** ENTRIES SUPPLIED follows **

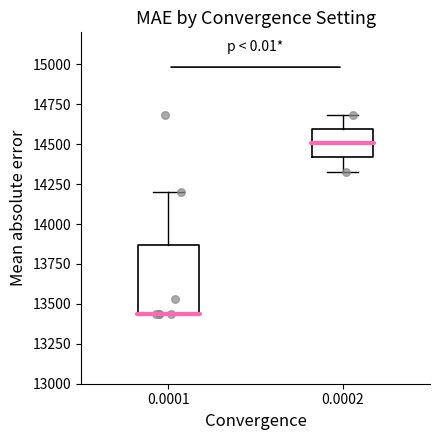

Where does the upper whisker of the box at x = 0.0001 end on the y-axis? The values are not printed on the chart, so give them approximately, as read against the axis.

14200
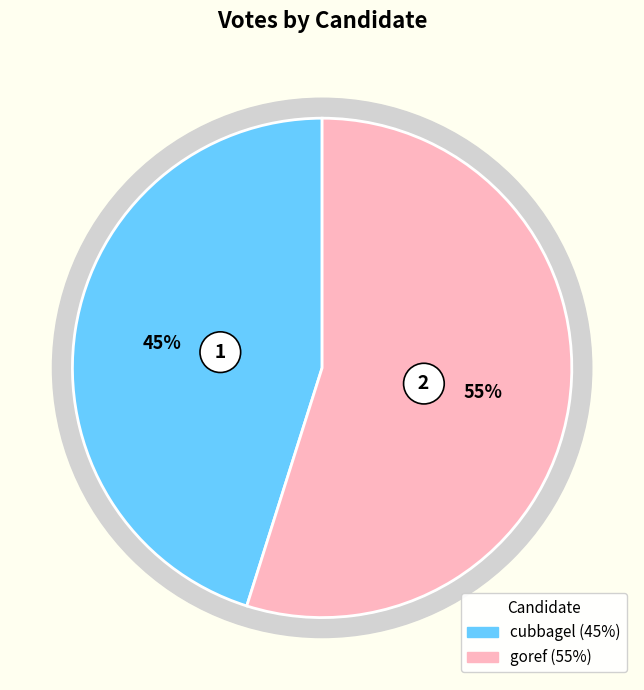

The cubbagel slice represents 45% of the pie. True or false?

True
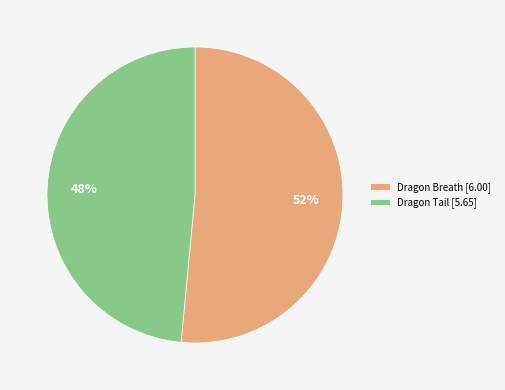

Is the sum of Dragon Breath [6.00] and Dragon Tail [5.65] greater than half?

Yes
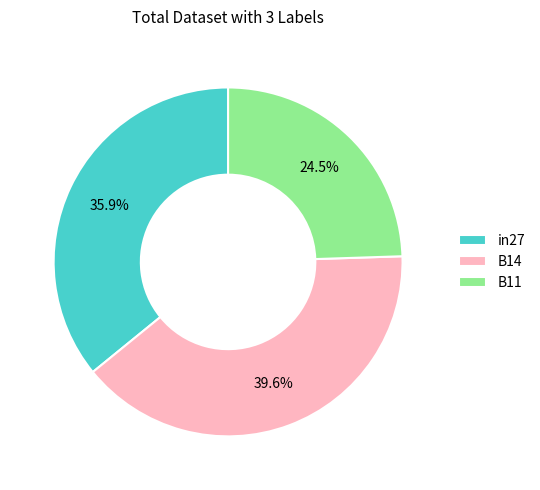

Combined, what portion of the pie is B11 and B14?

64.1%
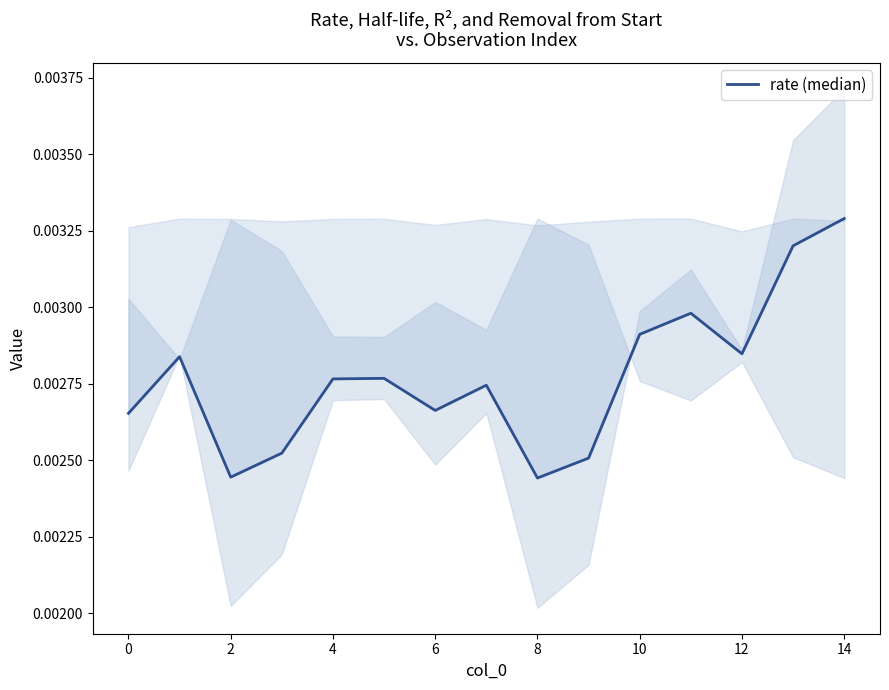

How many distinct data groups are displayed?

1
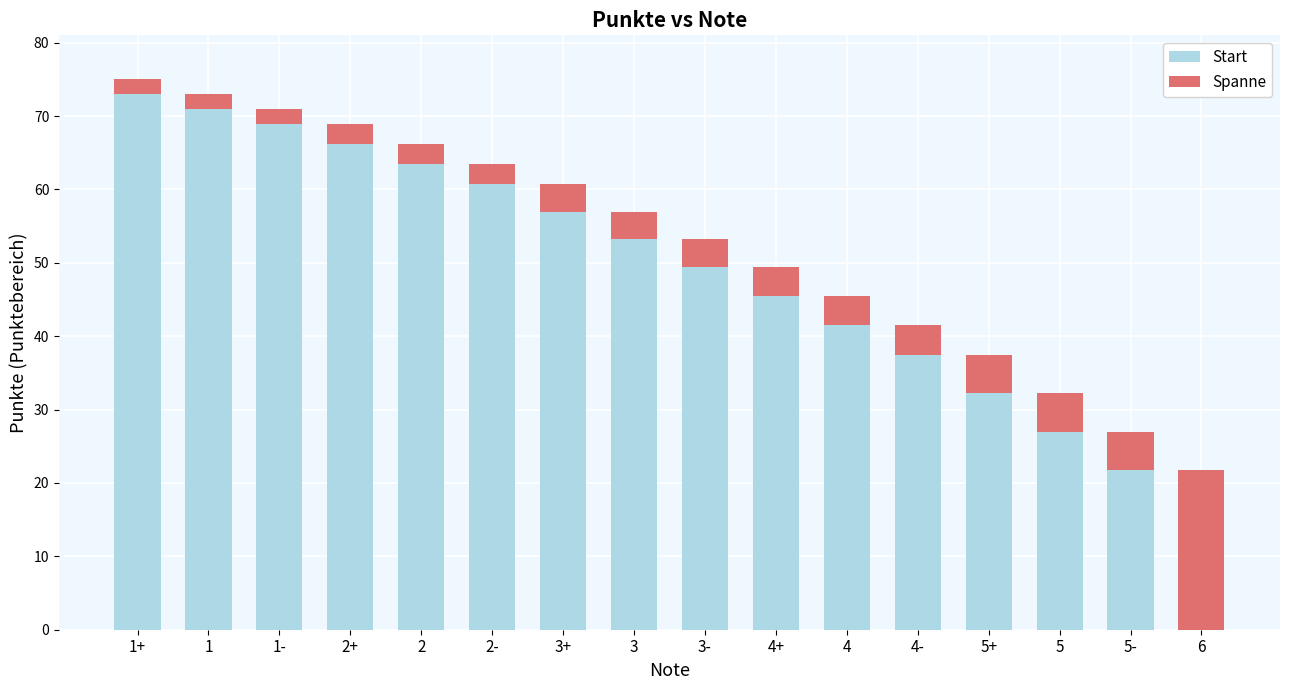

Which category has the highest value in the Start series?

1+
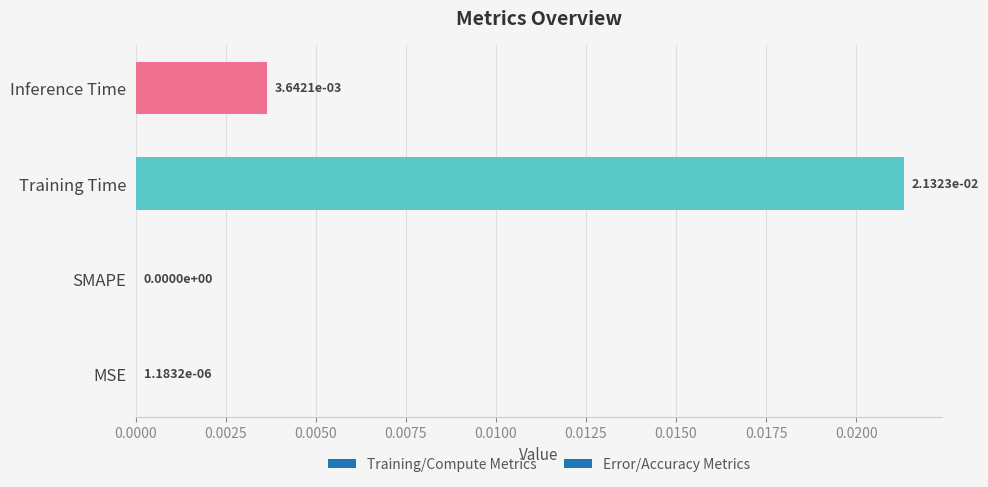

Between MSE and Inference Time, which is larger?

Inference Time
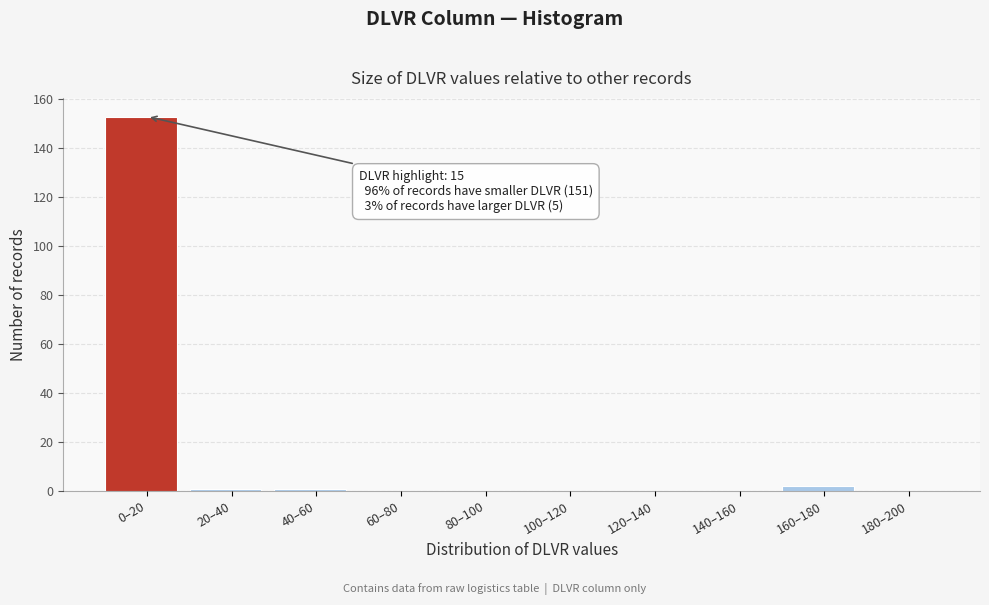

Reading left to right, transcribe all the data shown in this chart.

0–20=153	20–40=1	40–60=1	60–80=0	80–100=0	100–120=0	120–140=0	140–160=0	160–180=2	180–200=0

** End of ENTRIES SUPPLIED **

EXERCISE GOAL - Render the records as a Markdown table with the columns Row and Text, beginning at the line containing "Combined, what portion" and continuing through the end of the records, both ends included. Number the rows, omit blank lines, and leave out the pictures.

TASK RESPONSE -
| Row | Text |
|---|---|
| 1 | Combined, what portion of the pie is B11 and B14? |
| 2 | 64.1% |
| 3 | How many distinct data groups are displayed? |
| 4 | 1 |
| 5 | Which category has the highest value in the Start series? |
| 6 | 1+ |
| 7 | Between MSE and Inference Time, which is larger? |
| 8 | Inference Time |
| 9 | Reading left to right, transcribe all the data shown in this chart. |
| 10 | 0–20=153	20–40=1	40–60=1	60–80=0	80–100=0	100–120=0	120–140=0	140–160=0	160–180=2	180–200=0 |